Iraqi military medics have now resorted to rushing injured civilians into a temporary field clinic on the eastern edges of Mosul.
A major operation by Iraqi Armed Forces, Kurdish peshmerga fighters and Popular Mobilisation Forces backed by an international coalition was launched on October 17, after the Iraqi government resolved to regain control of Mosul.
Civilians were injured by Daesh mortars and sniper fire.
The incidents occurred in villages and towns around Mosul. Although Iraqi forces have recaptured these areas, they are still struggling to consolidate the gains made so far.
Iraqi military medics on Wednesday resorted to rushing injured civilians into a temporary field clinic on the eastern edges of Mosul.
Black armoured vehicles sped into the makeshift clinic throughout the morning, ferrying in the wounded including an elderly man shot through the knee.
A girl hit in the chest was also being treated.
"Most casualties here are civilians," a medic who gave his name as Mohammed, said at a makeshift clinic in the Kokjali area.
"Islamic State (Daesh) shell randomly or target civilians with mortar and sniper fire. Most of the wounded are from mortars."
Meanwhile, military doctor Captain Nizar said medics under his command were treating between 50 and 200 wounded civilians every day at a clinic on the outskirts of Mosul.
"We had 25 civilian deaths yesterday," said Nizar, who did not give his full name.
The casualty toll could not be independently verified.
Medics had put up a white flag with a red crescent close to the clinic. The building had been damaged by shellfire and was mostly empty apart from several camp beds used to treat patients.

*-*-*

Using the article on Mosul, explain in one to three sentences why the medic Mohammed says most casualties at the Kokjali clinic are civilians. The listing that comes next has no connection to the article on Mosul.

** DATA EXCERPT **
*-*-*

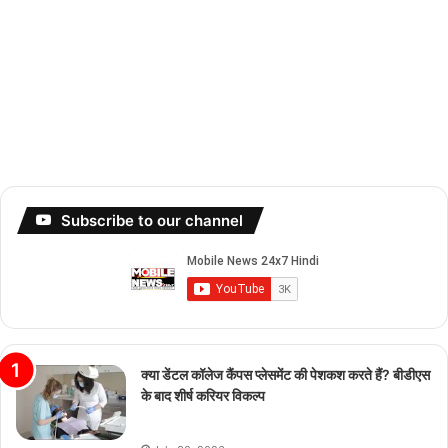
Subscribe to our channel
क्या डेंटल कॉलेज कैंपस प्लेसमेंट की पेशकश करते हैं? बीडीएस
के बाद शीर्ष करियर विकल्प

*-*-*

** RESPONSE TO THE TASK **
Mohammed says Islamic State (Daesh) shells randomly or targets civilians with mortar and sniper fire. He adds that most of the wounded are from mortars.